The division of society regarding crucial issues to build the future of a country is an inevitable consequence of the historical process and overcoming it can trigger creative energies for national life. Brazil has already been divided into favorable and contrary opinions in formative episodes such as the Independence, the Abolition of Slavery, the Proclamation of the Republic and the Revolution of 1930. In all these cases, the breakups were overcome and the country found its path again. It is not what happens today. Brazil is divided by an agenda of customs far apart from the reality of the people and by an ideological guidance far removed from the real challenges of the country. The centrality of the national concern, related to how to make Brazil stronger, developed and socially balanced are themes that were overlooked in the last presidential election.
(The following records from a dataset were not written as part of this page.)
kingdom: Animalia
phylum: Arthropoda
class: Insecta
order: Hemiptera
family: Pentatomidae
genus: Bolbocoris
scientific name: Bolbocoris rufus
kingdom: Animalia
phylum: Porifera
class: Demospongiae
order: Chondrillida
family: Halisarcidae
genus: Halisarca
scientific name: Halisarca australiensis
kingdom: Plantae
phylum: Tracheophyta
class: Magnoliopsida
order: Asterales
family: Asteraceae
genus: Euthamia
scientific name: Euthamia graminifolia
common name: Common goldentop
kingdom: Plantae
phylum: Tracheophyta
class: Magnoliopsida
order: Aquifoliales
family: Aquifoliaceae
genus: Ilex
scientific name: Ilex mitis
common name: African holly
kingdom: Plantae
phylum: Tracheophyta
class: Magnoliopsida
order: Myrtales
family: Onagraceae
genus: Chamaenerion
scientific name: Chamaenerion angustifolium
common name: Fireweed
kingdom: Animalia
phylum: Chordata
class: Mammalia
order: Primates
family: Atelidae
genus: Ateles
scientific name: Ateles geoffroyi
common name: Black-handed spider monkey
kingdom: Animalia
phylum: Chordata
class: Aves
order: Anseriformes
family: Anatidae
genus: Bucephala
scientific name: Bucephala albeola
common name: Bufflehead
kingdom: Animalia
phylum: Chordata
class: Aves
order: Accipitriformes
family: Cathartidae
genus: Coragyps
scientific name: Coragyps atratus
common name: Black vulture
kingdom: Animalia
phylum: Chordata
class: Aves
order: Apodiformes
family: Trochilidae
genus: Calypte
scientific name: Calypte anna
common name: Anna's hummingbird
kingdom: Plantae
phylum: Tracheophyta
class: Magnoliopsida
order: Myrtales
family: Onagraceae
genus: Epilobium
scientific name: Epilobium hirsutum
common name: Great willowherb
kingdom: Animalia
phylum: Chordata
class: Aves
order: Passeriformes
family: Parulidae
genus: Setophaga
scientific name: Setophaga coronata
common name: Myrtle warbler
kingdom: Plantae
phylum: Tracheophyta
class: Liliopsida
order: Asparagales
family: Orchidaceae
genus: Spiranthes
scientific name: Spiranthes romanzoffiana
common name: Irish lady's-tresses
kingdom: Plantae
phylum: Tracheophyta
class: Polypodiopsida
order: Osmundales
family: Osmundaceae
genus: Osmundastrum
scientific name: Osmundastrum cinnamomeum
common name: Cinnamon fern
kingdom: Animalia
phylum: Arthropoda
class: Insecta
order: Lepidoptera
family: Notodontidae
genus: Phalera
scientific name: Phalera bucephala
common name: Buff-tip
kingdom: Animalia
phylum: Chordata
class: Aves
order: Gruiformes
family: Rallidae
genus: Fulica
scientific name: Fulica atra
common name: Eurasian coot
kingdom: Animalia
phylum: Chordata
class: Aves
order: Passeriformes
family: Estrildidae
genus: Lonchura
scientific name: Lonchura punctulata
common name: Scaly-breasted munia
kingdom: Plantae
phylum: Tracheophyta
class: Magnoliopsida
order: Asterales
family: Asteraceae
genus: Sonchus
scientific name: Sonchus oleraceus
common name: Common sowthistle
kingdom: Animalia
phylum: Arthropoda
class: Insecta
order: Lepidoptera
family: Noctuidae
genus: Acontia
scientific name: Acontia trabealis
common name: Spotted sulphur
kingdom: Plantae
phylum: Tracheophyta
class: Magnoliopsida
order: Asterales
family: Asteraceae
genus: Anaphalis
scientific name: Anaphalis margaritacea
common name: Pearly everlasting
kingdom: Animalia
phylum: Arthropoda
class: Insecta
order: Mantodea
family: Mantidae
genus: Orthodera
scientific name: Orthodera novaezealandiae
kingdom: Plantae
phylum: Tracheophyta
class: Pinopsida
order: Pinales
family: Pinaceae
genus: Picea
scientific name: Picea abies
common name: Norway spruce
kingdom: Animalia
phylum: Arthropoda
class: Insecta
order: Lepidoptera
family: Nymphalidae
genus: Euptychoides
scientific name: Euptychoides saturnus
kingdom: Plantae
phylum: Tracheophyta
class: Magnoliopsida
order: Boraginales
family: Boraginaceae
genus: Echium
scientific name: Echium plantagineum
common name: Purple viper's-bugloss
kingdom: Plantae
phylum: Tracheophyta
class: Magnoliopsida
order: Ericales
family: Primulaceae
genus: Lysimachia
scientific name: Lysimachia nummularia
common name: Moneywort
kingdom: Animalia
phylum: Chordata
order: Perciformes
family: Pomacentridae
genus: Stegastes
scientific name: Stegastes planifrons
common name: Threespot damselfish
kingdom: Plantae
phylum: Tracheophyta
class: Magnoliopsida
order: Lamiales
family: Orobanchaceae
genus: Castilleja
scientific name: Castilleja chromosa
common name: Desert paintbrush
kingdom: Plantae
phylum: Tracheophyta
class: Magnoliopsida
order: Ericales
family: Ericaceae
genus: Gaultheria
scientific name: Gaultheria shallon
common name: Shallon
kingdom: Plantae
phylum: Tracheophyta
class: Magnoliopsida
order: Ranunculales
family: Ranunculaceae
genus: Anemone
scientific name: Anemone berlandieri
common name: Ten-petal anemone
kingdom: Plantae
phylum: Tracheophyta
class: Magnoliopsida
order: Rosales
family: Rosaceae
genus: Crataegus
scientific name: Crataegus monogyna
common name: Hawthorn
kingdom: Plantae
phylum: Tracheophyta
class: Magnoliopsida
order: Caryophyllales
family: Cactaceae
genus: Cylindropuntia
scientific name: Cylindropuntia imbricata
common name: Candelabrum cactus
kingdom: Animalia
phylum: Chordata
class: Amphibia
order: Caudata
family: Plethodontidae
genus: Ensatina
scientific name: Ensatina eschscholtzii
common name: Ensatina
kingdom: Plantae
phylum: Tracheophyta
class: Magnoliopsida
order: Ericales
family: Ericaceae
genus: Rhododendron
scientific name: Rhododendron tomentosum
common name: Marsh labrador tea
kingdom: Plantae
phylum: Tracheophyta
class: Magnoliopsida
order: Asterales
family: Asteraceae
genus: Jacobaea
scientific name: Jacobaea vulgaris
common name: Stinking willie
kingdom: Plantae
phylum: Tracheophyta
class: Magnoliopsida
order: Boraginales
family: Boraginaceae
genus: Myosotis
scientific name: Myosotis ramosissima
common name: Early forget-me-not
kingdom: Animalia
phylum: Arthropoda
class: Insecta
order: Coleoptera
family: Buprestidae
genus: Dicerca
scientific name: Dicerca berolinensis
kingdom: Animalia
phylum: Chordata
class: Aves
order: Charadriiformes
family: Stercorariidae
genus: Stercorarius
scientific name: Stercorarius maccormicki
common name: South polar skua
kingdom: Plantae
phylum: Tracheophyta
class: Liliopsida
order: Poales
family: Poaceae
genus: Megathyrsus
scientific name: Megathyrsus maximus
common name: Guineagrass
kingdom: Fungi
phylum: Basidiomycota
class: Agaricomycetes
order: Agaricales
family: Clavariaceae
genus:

Brazil needs the union of its people, its political, entrepreneurial, intellectual and academic elites to face the countless challenges in order to make the country a prosperous and respected society throughout the world. It is evident that this is everyone's responsibility, but it is even greater for the rulers, who must set the example of defending the unity of the country and its pacification.

It is necessary to allow a vote of confidence in good faith to the elected government and wait for its initial measures. The first signs are contradictory, as the objectives are not very clear and mingle political pragmatism with raptures that can reveal resentments and touch still open wounds from the recent battles which have alternated winners and losers in 2018 and 2022.

The president elected for the third term will govern in a very different context from that of the first term. The violent competition between China and the United States, NATO's war against Russia in Ukraine and the difficult internal economic situation shall condition the ambitions of the government. When compared to the context of his first term in 2003, the presidential authority is now much more contested. Actually, President Lula has little margin for errors in economics and politics, since the concessions to identitarianism and environmental neo-Malthusianism constitute announced and priced errors since before his inauguration. Let's wait and hope for the best.